◆ What you have to do
Leave the images out and repeat the data exactly as given.

◆ Dataset section
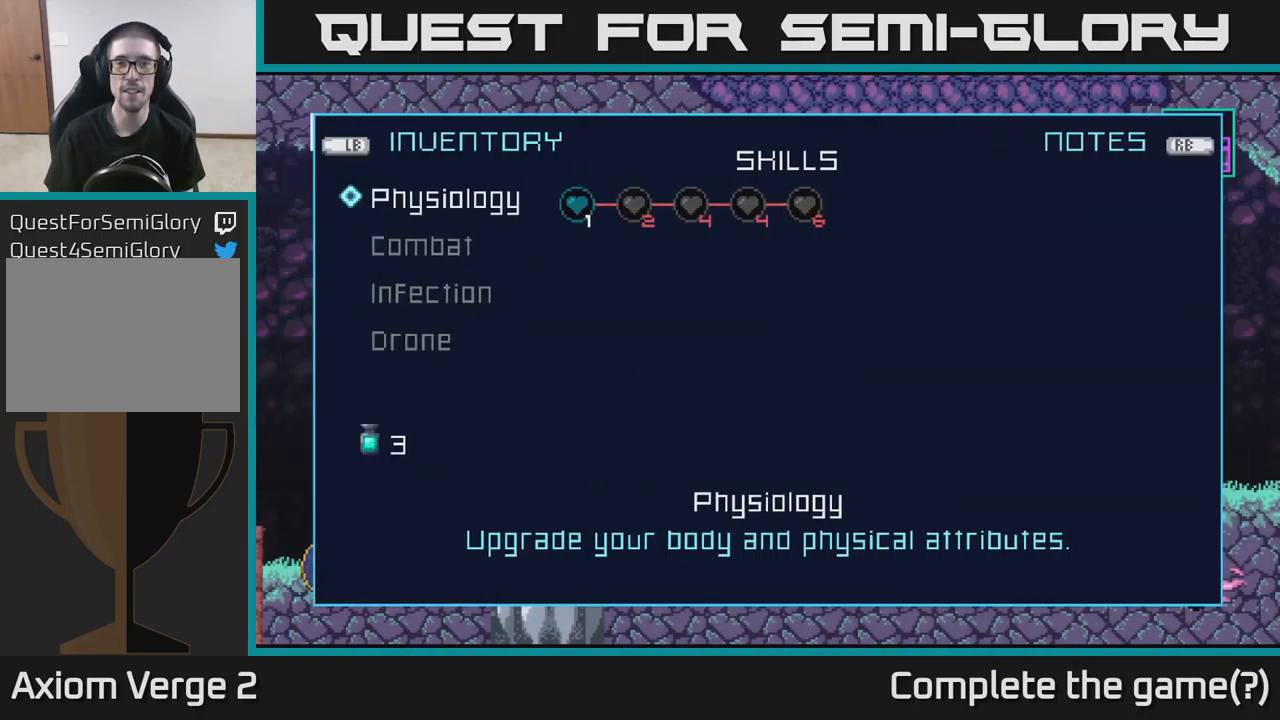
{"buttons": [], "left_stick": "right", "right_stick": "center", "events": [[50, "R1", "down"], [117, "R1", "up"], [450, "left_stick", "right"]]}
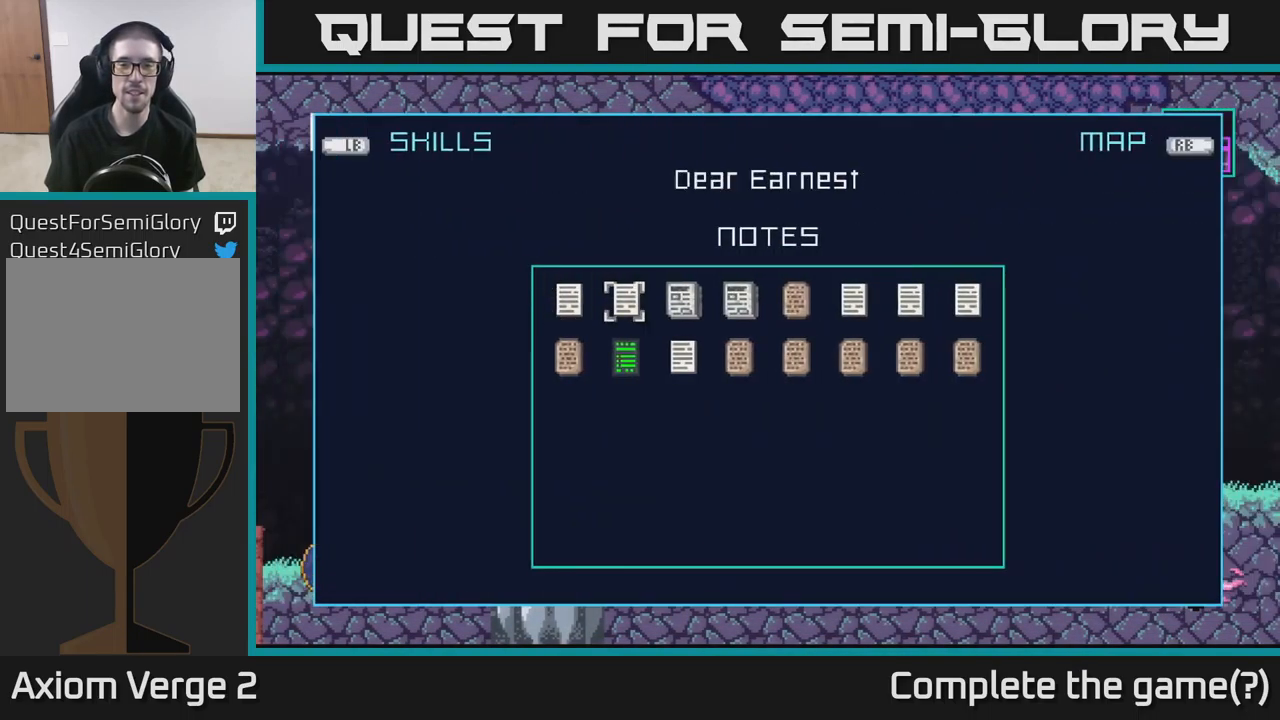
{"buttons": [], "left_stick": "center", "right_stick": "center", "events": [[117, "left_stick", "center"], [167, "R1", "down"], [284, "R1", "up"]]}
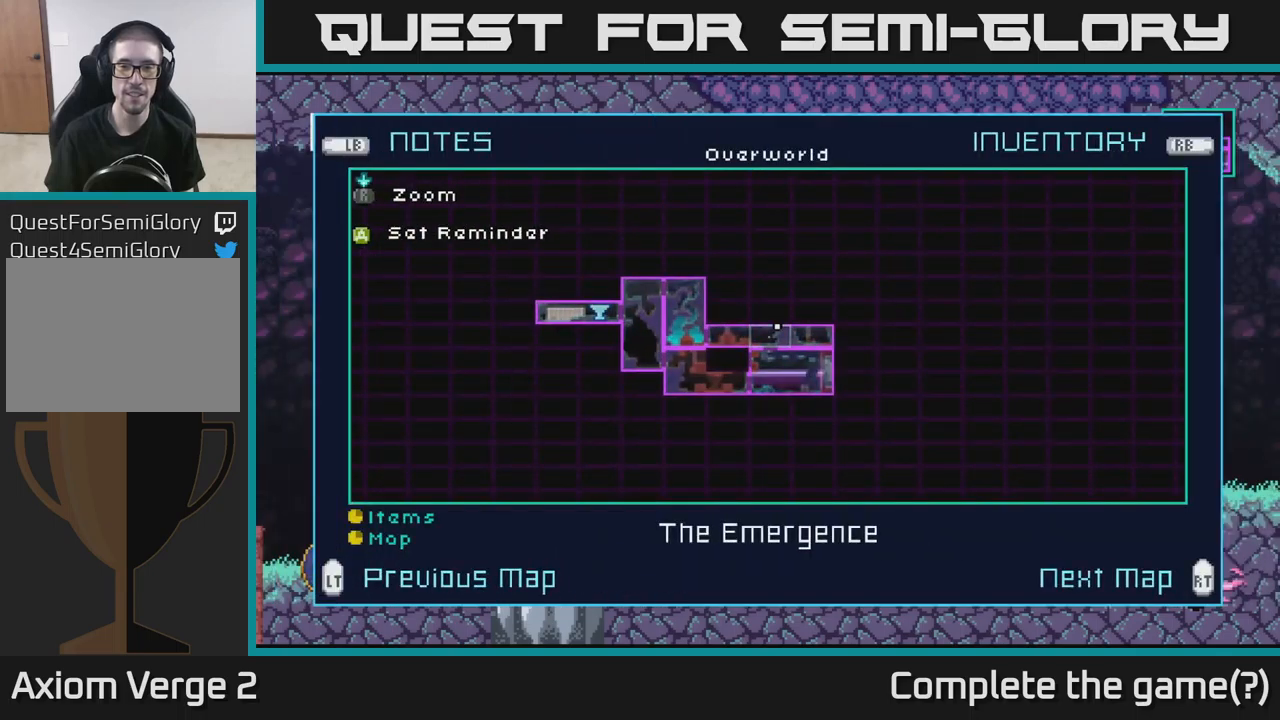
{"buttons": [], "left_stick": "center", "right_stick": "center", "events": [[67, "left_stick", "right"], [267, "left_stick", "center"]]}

◆ Task answer
{"buttons": [], "left_stick": "right", "right_stick": "center", "events": [[50, "R1", "down"], [117, "R1", "up"], [450, "left_stick", "right"]]}
{"buttons": [], "left_stick": "center", "right_stick": "center", "events": [[117, "left_stick", "center"], [167, "R1", "down"], [284, "R1", "up"]]}
{"buttons": [], "left_stick": "center", "right_stick": "center", "events": [[67, "left_stick", "right"], [267, "left_stick", "center"]]}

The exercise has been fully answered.